Explain the role of nurse cells in oogenesis.

Answer 4

• In ovarioles: two stem cells – one becomes future egg and one becomes a nurse cell which undergo endoreduplication of their contents (double their DNA exponentially). Proteins and RNA are made in the nurse cells.
• Products of the nurse cell transferred into the oocyte via ring canals in a process called cytoplasmic dumping to provide nutrients to the embryo at the expense of the nurse cell i.e., they sacrifice themselves to feed the oocyte

Question 5

Describe the process of subcellular localisation of maternal factors in the egg.

Answer 5

• Oskar mRNA deposited from the maternal nurse cells is localized in the pOsterior
• Bicoid (morphogen) mRNA deposited from the maternal nurse cells is localized in the anterior
• First signs of patterning
• Surrounding follicle cells secrete the egg shell
• Filaments present through which the egg breathes
• Hydrophobic layer under the shell prevents embryo drying out

Question 6

Describe the process of nuclear division.

Answer 6

• The sperm and egg nucleus fuse and divide
• After 8 cycles there are a number of nuclei spread throughout the cell
• Continues for 14 divisions as nuclei migrate to the outside of the egg – small number remain in the yolk (syncytial blastoderm)
• A small number move to the posterior end of the embryo and form the pole cells which end up on the outer surface of the blastoderm. The pole cells eventually give rise to the germ cells which form the gametes.

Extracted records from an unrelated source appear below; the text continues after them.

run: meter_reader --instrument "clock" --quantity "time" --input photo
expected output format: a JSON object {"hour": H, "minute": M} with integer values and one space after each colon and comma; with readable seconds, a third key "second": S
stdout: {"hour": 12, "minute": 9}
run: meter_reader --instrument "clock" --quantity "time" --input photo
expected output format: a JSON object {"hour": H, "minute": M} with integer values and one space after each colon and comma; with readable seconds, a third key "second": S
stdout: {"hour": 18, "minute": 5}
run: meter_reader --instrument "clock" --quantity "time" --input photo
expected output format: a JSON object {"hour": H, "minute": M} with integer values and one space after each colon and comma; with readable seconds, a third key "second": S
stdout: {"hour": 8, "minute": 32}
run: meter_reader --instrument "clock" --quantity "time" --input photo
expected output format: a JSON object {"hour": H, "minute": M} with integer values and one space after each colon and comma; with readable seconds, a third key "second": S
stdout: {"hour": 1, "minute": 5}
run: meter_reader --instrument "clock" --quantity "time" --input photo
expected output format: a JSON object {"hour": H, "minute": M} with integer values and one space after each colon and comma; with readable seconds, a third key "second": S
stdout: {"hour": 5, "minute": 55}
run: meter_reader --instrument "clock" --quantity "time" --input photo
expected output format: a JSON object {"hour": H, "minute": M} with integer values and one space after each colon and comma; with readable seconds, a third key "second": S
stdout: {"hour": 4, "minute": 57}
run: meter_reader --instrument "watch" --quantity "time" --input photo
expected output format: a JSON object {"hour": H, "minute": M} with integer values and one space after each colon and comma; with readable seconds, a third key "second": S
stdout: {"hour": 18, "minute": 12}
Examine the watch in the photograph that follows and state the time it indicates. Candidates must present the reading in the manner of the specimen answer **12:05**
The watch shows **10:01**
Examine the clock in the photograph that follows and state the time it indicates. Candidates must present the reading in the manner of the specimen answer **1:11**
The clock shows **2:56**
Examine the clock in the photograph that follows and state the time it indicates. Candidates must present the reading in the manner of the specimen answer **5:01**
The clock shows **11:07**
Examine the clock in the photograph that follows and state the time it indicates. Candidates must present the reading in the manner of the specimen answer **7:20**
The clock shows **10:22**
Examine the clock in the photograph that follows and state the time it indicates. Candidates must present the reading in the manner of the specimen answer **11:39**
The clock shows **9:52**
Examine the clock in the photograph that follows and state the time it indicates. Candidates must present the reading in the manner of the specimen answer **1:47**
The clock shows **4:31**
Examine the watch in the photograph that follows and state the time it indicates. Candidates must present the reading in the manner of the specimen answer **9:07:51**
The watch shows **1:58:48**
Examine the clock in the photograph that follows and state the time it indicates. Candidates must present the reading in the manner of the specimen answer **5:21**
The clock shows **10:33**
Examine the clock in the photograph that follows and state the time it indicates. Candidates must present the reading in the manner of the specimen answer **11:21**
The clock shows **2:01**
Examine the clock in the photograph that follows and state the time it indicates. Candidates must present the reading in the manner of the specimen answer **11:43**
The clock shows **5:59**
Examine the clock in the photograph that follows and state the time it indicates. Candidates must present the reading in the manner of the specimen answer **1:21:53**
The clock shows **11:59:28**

This separation is a common strategy in animal development.
• All nuclei in a common cytosol
• Bicoid and Oskar diffuse freely in the space until after the 14^th division where cellularization occurs – membranes grow from the surface to enclose the nuclei
• Then one cell turns into thousands of cells in a few minutes (cellular blastoderm). The cellular blastoderm (i.e., minus pole cells) is a single epithelial layer and gives rise to all other future tissues.

Question 7

Explain the difference between the Bicoid gradient in Drosophila and a morphogen gradient in vertebrates.

Answer 7

Drosophila Bicoid:

A gradient of Bicoid TF is formed in the fertilised egg - syncytial blastoderm stages when the embryo is not multicellular. The Bicoid protein moves down a concentration gradient from its source a one end of the embryo to the other. Bicoid then functions as a morphogen as different concentrations regulate different target genes at different positions of the embryos A-P gradient.

Vertebrate Morphogens:

A morphogen is a secreted signalling ligand that is distributed in an EC concentration gradient. Different concentrations of ligand stimulate different levels of signalling pathway activity within target cells and these regulate different genes due to different TF activation. Both Bicoid-like and secreted morphogens induce specific cell fates in a concentration dependent manner.

Question 8

Provide experimental proof that Bicoid is necessary and sufficient for the development of anterior structures in the Drosophila embryo.

Answer 8

• extract anterior cytoplasm from a WT embryo and inject into a KO embryo at the posterior end. Embryo develops head structures => sufficient.
• Can be shown also to be a morphogen by implanting in the middle of a KO mutant. Head grows in the middle and thoracic segments on either side of the head in a mirror image.